The deeper reason for this lies in the fact that, “the modern ideal of progress and material prosperity, even when pursued efficiently, cannot, however, lead us to a state basically different from the state of the modern industrialised societies. As long as we are shut up in our present narrow consciousness with its enormous concentration on material pleasures and comforts, the effective pursuit and attainment of a higher ideal state is not really possible. The key to the whole problem lies in a transition to a higher level of consciousness. For, at the present level of consciousness, no matter how ingeniously and efficiently we organise our society, we cannot basically do too much better than the other materially advanced societies” (Sri Aurobindo Divine Life Education Centre, 1998, p. 240).
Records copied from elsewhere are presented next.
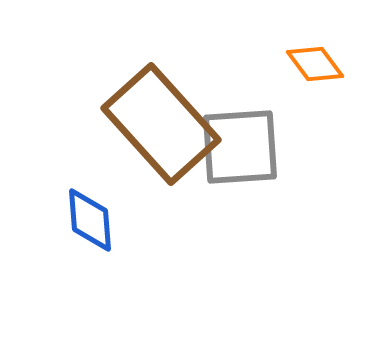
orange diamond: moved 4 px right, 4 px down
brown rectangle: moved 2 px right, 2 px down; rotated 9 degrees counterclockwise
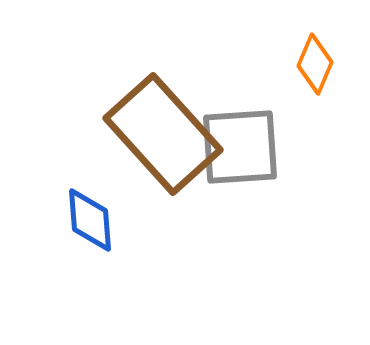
orange diamond: rotated 60 degrees clockwise
brown rectangle: moved 2 px right, 10 px down
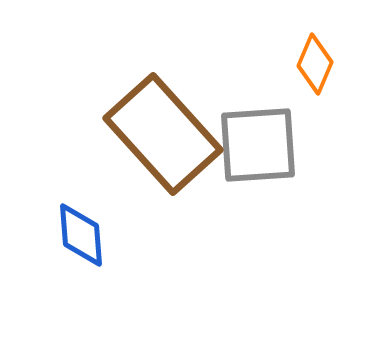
gray square: moved 18 px right, 2 px up
blue diamond: moved 9 px left, 15 px down
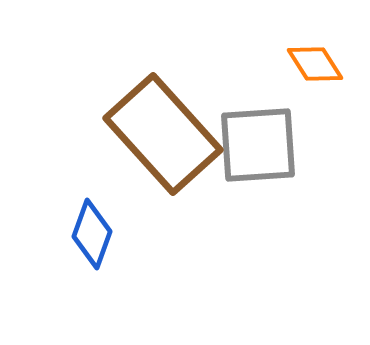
orange diamond: rotated 56 degrees counterclockwise
blue diamond: moved 11 px right, 1 px up; rotated 24 degrees clockwise
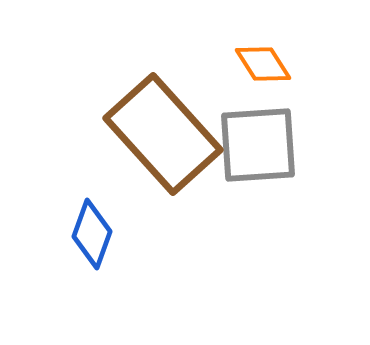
orange diamond: moved 52 px left
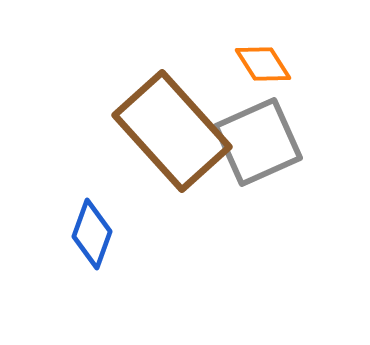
brown rectangle: moved 9 px right, 3 px up
gray square: moved 3 px up; rotated 20 degrees counterclockwise
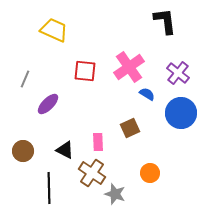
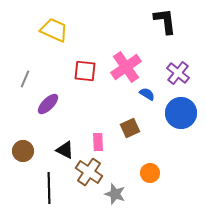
pink cross: moved 3 px left
brown cross: moved 3 px left, 1 px up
Presently, India appears to be traversing precisely such a trajectory. We have moved from a developmental system which encouraged corruption and inefficiency to the one where in the name of efficient development, we are imitating all the precepts of western materialism and causing irreversible damage to our real collective growth. Our present development mantra is based on a blind faith in the idea of perfecting the outer institutional machinery, without realizing that such outer decorations mask the rot within. For, as Sri Aurobindo had said, “This erring race of human beings dreams always of perfecting their environment by the machinery of government and society; but it is only by the perfection of the soul within that the outer environment can be perfected. What thou art within, that outside thee thou shalt enjoy; no machinery can rescue thee from the law of thy being” (CWSA 12, 468). And for India, the law of her nature, her Swadharma, is not to blindly imitate the West, but to pave the way for humanity in the light of collective spiritual transformation. Just like in the case of individuals, so in the case of collectivities, to reject the law of our own nature and follow an alien law is as good as perishing.

Therefore, “India can best develop herself and serve humanity by being herself and following the law of her own nature. This does not mean, as some narrowly and blindly suppose, the rejection of everything new that comes to us in the stream of Time or happens to have been first developed or powerfully expressed by the West. Such an attitude would be intellectually absurd, physically impossible, and above all unspiritual; true spirituality rejects no new light, no added means or materials of our human self-development. It means simply to keep our centre, our essential way of being, our inborn nature and assimilate to it all we receive, and evolve out of it all we do and create.” (CWSA 20, 1997).